«Nessun cambiamento epocale, è solo un accordo temporaneo»

L’annuncio della possibile intesa tra Cina e Russia su dazi e scambi commerciali ha riproposto la questione che già mesi fa alcuni analisti avevano sottolineato: ovvero che Donald Trump, di fronte a Xi Jinping, sia costretto a cambiare modo di fare le trattative. Essere meno irruente. E più conciliante. Un’affermazione che non trova pienamente d’accordo Matteo Dian, associato di Politiche internazionali dell’Est asiatico all’Università di Bologna.
«In realtà - dice Dian al Corriere del Ticino - la modalità della trattativa di Trump è sempre la stessa. Cambia il fatto che la Cina ha molto potere negoziale: sulla questione delle terre rare e sul commercio bilaterale. Pensiamo all’acquisto di soia, ad esempio, fondamentale per gli agricoltori degli Stati repubblicani dell’interno, una delle basi elettorali di Trump».
Se a questo si aggiunge un antagonista molto meno remissivo degli altri, si comprendono le ragioni che spingono verso l’intesa. «È molto diverso trattare con un avversario in fase di crescita economica, politica, militare che non trovarsi di fronte alleati che hanno bisogno degli Stati Uniti, come Corea del Sud, Giappone o altri Stati del Sudest Asiatico» sottolinea Dian.

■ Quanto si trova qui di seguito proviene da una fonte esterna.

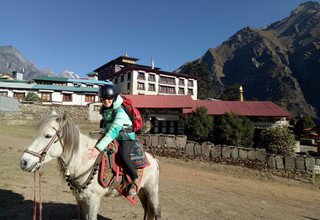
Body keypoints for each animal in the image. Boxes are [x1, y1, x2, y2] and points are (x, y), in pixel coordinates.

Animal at [18, 111, 161, 220]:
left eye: (48, 136)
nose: (24, 162)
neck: (84, 160)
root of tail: (153, 159)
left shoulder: (94, 199)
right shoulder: (80, 198)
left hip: (152, 189)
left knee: (156, 212)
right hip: (142, 191)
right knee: (147, 211)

Vero è, spiega ancora il docente bolognese, che in ogni caso l’accordo giova a tutti.
«Se c’è una pausa sui dazi, se c’è un minimo di prevedibilità sul fronte economico, tutti ne traggono beneficio. In particolare, gli attori regionali, i quali possono operare investimenti e portare avanti la normale vita economico-commerciale del proprio Paese».

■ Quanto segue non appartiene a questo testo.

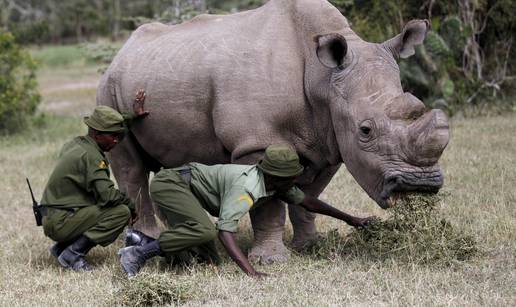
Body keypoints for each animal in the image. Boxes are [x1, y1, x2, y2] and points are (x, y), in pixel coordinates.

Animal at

A chi si chiede se questa pausa si tradurrà in un momento di distensione più lungo tra Stati Uniti e Cina, Matteo Dian dice di attendere. «Questo si vedrà con il tempo - risponde - anche se io credo che sia comunque qualcosa di limitato, non di permanente. La competizione tra nazioni rimane aperta su ogni terreno: quello politico e di sicurezza, e quello commerciale e tecnologico. Non siamo cioè di fronte a un cambiamento epocale, quanto piuttosto a un riassestamento. È, insomma, un momento di pausa in una competizione geopolitica più ampia, che caratterizza ormai i rapporti bilaterali in Asia e a livello globale».
Il possibile accordo commerciale è stato letto da qualcuno anche come funzionale a uno scambio di tipo geopolitico: Trump potrebbe chiedere a Xi Jinping di essere aiutato con la Russia per mettere fine alla guerra in Ucraina, mentre Xi Jinping potrebbe chiedere in cambio di avere da Trump qualcosa su Taiwan. Un’eventualità che Dian giudica problematica.

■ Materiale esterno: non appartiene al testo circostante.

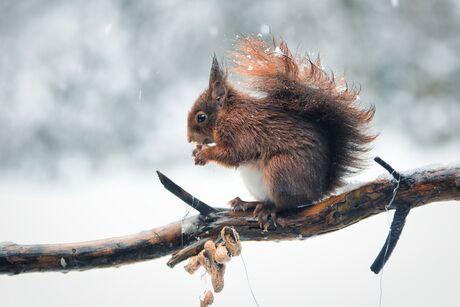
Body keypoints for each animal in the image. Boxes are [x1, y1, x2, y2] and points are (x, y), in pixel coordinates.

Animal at [186, 37, 374, 230]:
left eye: (201, 117)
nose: (189, 139)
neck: (228, 112)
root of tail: (318, 191)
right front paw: (196, 151)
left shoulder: (240, 130)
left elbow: (235, 154)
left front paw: (204, 154)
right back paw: (247, 203)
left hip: (281, 171)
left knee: (286, 204)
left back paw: (268, 209)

«Attualmente, gli Stati Uniti dicono di non sostenere l’autonomia di Taiwan; i cinesi vorrebbero invece che Washington dichiarasse di opporsi all’autonomia di Taipei. In questo caso - spiega il docente emiliano - le parole sono importanti, così come le definizioni precise. Ed è molto difficile che ciò avvenga. Inoltre, non credo che Xi Jinping voglia veramente aiutare Trump sull’Ucraina, anche perché alla Cina, in parte, fa comodo continuare a creare difficoltà all’Occidente e agli Stati Uniti stessi, che per Kiev mettono in campo molte risorse. Un cambio di direzione su Taiwan resta altamente problematico».
Pure la decisione, presa l’altro giorno dalle autorità di Pechino di bloccare, per il momento, l’acquisto del petrolio via mare dalla Russia rispettando le sanzioni americane, è solo temporanea «Serve a non creare un altro momento di escalation e a vedere che cosa succede nel breve periodo - conclude Dian - Non penso sia un momento di svolta: sembra più la scelta di non aggiungere tensioni a una situazione già di fatto molto instabile sul fronte delle tariffe. Peraltro, in questo momento, Trump non appare capace di ottenere da Xi Jinping concessioni notevoli sul fronte della cooperazione Russia-Cina, che è molto più strutturale».